How much is your privacy worth to you? Your liberty? Your fundamental rights? The answers may vary, but it’s a safe bet that you value these things more highly than does the government.
Along with a plethora of unnecessary and expensive law-and-order measures – including billions of dollars for American-style prisons – the federal government is quietly preparing to erode your civil liberties in its new omnibus bill.
As with the G8/G20 fiasco, Stephen Harper has shown he cares not for your rights, nor for your money – he’s prepared to trample the former, and squander the latter in the name of his priorities.
Oh, this is all couched in the language of increased safety, drawing heavily on terrorism rhetoric.
This government is not the first to take authoritarian steps – that’s been going on for decades – but it certainly has been eager to take advantage of the post-9/11 frenzy, joining the U.S., UK and other nominal democracies in clawing back hard-won rights.
Many governments in the West have been quick to foster a culture of fear, allowing them to impose laws that would have been unthinkable before 9/11 and to spend vast sums of money on military, police and security programs that have enriched the coffers of a few at everyone else’s expense.
With each new measure that increases video, phone and Internet surveillance, overrides the judicial process and creates new enemies through wars, we edge a little closer to the kind of dystopian state Orwell, Huxley and countless others have warned us about. These are steps that support Benjamin Franklin’s oft-quoted warning that “Those who would give up essential liberty, to purchase a little temporary safety, deserve neither liberty nor safety.”
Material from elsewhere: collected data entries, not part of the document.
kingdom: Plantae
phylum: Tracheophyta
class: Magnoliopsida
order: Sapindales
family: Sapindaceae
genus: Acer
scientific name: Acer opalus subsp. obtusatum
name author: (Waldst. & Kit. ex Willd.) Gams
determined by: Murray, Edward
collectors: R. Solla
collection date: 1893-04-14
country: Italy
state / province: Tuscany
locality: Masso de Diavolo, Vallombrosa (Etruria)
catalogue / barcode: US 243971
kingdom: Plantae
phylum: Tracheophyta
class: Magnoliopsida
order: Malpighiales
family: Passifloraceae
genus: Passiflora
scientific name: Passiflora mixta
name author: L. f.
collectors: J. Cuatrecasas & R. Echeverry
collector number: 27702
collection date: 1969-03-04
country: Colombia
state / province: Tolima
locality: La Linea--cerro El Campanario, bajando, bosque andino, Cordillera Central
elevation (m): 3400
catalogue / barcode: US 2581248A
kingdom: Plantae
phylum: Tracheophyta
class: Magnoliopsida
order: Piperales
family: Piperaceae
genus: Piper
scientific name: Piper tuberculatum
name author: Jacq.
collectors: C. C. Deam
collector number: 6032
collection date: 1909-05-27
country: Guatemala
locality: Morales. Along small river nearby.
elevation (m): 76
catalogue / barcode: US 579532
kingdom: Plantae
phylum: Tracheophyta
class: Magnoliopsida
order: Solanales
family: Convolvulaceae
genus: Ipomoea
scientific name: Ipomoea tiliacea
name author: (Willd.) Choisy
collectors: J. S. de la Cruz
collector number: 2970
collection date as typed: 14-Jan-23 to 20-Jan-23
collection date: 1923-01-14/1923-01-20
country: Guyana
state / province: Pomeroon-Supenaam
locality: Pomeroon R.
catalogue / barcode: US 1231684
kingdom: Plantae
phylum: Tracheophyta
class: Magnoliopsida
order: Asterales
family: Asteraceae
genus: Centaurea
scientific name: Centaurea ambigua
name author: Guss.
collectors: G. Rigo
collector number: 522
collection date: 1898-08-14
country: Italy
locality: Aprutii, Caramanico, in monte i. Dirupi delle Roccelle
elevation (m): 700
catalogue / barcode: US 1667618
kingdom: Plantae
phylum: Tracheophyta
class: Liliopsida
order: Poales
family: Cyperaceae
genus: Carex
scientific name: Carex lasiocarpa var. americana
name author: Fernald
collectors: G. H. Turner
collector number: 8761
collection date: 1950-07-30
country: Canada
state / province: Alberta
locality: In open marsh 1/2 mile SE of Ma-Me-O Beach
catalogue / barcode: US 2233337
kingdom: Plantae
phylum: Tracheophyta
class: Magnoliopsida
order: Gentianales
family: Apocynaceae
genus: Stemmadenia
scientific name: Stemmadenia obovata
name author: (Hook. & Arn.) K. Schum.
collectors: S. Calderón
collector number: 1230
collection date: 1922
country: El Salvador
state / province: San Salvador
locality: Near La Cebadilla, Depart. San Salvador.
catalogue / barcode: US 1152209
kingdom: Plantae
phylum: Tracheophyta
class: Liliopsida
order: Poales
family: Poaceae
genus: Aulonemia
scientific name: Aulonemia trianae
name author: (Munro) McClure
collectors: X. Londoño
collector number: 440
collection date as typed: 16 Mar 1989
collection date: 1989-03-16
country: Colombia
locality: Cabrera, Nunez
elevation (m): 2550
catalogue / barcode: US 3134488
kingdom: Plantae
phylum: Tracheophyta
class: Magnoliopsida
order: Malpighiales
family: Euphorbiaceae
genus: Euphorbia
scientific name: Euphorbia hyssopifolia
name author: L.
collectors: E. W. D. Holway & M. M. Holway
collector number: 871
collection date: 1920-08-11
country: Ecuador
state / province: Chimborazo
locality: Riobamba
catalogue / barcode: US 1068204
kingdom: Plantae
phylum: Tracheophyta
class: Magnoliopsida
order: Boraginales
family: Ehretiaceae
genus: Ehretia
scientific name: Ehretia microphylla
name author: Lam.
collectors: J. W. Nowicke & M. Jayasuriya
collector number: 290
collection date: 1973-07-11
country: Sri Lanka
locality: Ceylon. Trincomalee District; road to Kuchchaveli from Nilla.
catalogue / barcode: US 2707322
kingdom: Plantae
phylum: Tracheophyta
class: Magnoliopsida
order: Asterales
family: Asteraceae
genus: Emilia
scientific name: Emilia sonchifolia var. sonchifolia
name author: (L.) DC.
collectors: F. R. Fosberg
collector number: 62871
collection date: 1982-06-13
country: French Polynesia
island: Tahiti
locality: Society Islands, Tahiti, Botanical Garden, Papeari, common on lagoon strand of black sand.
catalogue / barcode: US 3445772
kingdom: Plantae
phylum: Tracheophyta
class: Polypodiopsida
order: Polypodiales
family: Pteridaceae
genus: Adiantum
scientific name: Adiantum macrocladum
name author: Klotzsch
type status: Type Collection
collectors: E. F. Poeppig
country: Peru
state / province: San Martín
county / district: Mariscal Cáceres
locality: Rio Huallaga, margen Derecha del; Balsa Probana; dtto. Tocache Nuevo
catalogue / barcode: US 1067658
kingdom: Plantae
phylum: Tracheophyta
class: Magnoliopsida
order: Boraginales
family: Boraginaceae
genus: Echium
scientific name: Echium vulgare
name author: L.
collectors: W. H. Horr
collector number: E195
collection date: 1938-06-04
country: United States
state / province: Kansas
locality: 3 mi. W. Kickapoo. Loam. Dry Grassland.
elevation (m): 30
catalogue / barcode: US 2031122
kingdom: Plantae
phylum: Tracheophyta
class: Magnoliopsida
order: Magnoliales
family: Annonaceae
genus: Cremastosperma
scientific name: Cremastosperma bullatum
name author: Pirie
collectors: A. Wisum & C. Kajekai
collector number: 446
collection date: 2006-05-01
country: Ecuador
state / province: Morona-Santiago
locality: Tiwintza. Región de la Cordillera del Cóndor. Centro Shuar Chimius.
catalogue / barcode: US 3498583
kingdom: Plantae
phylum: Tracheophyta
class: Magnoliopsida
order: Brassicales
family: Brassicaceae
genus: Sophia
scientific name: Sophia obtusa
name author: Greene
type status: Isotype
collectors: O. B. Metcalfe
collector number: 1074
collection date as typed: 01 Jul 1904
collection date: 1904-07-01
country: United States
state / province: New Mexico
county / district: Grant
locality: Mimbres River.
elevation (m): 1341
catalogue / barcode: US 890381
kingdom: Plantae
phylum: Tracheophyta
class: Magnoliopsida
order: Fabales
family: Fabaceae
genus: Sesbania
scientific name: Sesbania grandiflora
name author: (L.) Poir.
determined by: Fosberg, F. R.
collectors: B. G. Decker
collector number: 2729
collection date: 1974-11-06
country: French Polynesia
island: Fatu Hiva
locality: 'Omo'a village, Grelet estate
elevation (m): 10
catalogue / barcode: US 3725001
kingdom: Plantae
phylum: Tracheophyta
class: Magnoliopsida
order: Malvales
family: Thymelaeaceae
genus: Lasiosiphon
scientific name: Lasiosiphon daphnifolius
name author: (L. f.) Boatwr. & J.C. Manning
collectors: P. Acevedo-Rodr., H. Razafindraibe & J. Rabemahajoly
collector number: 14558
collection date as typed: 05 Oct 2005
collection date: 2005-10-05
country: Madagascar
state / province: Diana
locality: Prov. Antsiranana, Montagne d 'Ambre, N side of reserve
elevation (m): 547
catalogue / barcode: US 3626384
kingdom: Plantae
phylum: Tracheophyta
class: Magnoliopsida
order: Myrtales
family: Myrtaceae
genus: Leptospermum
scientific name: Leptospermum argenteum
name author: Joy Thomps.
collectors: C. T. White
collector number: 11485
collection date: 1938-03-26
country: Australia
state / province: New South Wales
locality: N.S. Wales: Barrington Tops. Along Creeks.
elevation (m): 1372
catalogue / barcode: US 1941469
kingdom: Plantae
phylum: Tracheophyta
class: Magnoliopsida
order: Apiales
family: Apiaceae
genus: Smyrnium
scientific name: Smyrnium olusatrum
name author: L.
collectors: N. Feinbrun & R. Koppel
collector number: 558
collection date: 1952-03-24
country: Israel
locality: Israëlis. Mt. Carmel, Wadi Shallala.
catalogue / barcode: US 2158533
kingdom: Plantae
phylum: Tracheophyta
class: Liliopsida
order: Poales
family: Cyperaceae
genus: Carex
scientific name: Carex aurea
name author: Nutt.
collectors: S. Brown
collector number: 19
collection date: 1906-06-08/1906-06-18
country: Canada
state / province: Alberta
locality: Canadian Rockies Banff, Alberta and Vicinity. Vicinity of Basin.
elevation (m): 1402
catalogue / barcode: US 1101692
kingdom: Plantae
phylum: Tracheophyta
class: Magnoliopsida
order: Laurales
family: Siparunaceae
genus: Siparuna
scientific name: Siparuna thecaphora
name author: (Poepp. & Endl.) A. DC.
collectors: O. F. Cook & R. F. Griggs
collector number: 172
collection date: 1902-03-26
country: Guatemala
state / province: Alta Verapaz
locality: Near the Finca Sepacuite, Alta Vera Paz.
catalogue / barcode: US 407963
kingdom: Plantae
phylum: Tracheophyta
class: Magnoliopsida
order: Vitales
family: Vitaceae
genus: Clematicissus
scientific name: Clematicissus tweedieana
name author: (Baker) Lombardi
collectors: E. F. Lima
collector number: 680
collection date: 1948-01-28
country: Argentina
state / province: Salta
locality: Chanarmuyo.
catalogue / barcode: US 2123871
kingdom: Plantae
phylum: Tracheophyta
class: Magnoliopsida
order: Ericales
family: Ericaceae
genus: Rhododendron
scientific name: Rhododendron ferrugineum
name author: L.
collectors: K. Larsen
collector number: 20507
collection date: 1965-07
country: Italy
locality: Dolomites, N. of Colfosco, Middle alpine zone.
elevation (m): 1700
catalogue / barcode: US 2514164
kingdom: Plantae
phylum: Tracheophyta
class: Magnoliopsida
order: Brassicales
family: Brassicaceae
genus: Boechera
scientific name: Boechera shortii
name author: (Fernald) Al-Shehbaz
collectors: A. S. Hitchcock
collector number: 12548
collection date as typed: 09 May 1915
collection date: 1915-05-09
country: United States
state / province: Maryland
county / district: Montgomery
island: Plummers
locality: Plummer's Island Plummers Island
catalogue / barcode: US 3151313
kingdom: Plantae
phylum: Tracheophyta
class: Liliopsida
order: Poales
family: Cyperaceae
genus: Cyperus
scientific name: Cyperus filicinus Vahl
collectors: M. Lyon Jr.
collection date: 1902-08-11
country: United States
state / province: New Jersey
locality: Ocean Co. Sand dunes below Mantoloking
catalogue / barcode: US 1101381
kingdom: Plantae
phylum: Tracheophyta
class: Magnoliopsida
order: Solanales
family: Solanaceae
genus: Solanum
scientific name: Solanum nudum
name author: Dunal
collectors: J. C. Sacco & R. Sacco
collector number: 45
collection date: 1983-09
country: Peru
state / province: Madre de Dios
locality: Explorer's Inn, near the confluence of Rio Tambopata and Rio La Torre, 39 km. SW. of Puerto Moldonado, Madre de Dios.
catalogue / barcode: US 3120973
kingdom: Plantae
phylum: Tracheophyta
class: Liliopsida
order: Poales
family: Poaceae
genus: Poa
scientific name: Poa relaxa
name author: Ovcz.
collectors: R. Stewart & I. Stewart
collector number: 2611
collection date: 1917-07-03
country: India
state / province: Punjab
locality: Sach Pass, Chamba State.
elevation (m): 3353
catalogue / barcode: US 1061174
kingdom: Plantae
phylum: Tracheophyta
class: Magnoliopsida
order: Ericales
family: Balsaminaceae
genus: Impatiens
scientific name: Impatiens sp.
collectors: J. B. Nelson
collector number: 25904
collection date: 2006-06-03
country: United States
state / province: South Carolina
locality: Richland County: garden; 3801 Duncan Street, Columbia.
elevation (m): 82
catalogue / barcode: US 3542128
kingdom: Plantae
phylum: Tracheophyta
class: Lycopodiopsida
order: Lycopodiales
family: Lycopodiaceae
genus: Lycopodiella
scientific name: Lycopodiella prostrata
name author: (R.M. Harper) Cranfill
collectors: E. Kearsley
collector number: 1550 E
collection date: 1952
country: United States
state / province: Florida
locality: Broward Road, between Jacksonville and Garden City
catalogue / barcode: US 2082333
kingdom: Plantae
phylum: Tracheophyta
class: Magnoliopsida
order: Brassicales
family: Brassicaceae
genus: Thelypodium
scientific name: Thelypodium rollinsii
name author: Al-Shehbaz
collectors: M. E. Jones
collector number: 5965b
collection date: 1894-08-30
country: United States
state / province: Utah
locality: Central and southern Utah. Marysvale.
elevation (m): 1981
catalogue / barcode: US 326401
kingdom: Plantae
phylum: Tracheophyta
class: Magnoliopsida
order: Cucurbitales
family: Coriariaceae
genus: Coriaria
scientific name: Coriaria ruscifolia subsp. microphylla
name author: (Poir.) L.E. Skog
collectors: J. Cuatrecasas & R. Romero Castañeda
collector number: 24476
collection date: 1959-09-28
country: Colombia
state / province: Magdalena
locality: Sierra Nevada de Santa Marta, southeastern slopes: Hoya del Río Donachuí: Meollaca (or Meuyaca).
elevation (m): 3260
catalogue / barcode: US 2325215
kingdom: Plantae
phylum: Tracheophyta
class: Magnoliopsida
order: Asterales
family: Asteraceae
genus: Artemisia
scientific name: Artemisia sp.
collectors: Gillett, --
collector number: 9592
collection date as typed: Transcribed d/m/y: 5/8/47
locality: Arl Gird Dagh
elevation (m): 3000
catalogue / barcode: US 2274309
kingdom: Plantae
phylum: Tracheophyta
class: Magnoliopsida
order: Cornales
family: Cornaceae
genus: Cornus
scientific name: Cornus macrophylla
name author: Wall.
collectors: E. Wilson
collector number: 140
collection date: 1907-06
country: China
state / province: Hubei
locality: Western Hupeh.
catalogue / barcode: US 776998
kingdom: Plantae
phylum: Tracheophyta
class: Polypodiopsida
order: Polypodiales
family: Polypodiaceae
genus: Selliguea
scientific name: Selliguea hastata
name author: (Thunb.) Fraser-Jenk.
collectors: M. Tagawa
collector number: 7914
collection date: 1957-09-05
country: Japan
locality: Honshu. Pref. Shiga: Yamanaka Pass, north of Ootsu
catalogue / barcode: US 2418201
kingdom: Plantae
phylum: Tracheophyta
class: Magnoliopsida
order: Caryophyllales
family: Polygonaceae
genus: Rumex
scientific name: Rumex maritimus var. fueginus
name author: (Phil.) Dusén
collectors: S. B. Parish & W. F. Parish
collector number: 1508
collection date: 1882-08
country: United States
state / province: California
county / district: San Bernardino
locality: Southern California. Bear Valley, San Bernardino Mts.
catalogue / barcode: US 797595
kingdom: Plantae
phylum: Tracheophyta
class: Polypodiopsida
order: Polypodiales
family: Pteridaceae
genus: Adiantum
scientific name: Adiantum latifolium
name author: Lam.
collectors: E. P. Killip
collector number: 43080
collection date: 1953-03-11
While there is much to be worried and skeptical about in the Conservative’s omnibus bill, perhaps most troubling are the so-called lawful access rules. These would bring into being sweeping Internet surveillance requirements, forcing Internet service providers to track your online activities, disclose personal information to the government and put in place even more sophisticated monitoring equipment. The information would be turned over without any judicial oversight.
That prospect has Canada’s provincial and national privacy commissioners worried. Earlier this year, they signed a collective statement opposing the proposed legislation, in particular Bill C-52, the Investigating and Preventing Criminal Electronic Communications Act.
“We believe that there is insufficient justification for the new powers, that other, less intrusive alternatives can be explored and that a focused, tailored approach is vital. In our view, this balance has not been achieved,” they wrote in a submission to the federal government.
While acknowledging that law enforcement agencies may need access to some information in some cases, they argued against sweeping powers that put personal privacy and freedoms at risk. To date, there seems to be no real justification for the proposals, beyond simply eroding rights because they think they can get away with it.
“It is also noteworthy that at no time have Canadian authorities provided the public with any evidence or reasoning to suggest that CSIS or any other Canadian law enforcement agencies have been frustrated in the performance of their duties as a result of shortcomings attributable to current law,” the privacy commissioners say. “New powers should be demonstrably necessary as well as proportionate. Ultimately, even if Canadian authorities can show investigations are being frustrated in a digital environment, all the various powers that would be granted to address these issues must be subject to rigorous, independent oversight.”
Last week, a group of academics and public interest organizations joined in on the call for an end to the Harper proposals, releasing a joint letter to the Prime Minister voicing their grave concerns about legislation that would allow for warrantless online spying on Canadians. The letter calls on the government to, at minimum, give the proposed legislation an appropriate hearing instead of rushing it through Parliament.
That letter is just the latest in a series of protests about the legislation. The Stop Online Spying Coalition has prompted more than 46,000 Canadians to sign an online petition at www.StopSpying.ca lambasting the government’s anti-privacy initiatives.
“This legislation has never been to committee and MPs haven’t heard a single witness on what the government is proposing,” says Vincent Gogolek, executive director of the BC Freedom of Information and Privacy Association. “Given the serious concerns expressed by the privacy commissioners, burying these proposals in a catchall [crime] omnibus bill is reckless and irresponsible.”
“With so many raising concerns over this ‘chilling’ online spying scheme, the government must realize just how problematic its lawful access mandate is,” says Tamir Israel, staff lawyer with the Samuelson-Glushko Canadian Internet Policy & Public Interest Clinic. “We hope that it reconsiders and acts to prevent what this serious erosion of our civil liberties.”
The government will refute such sensible arguments against its anti-democratic legislation by playing up fears and touting public safety. Every time it does so, you would do well to remember Benjamin Franklin’s words.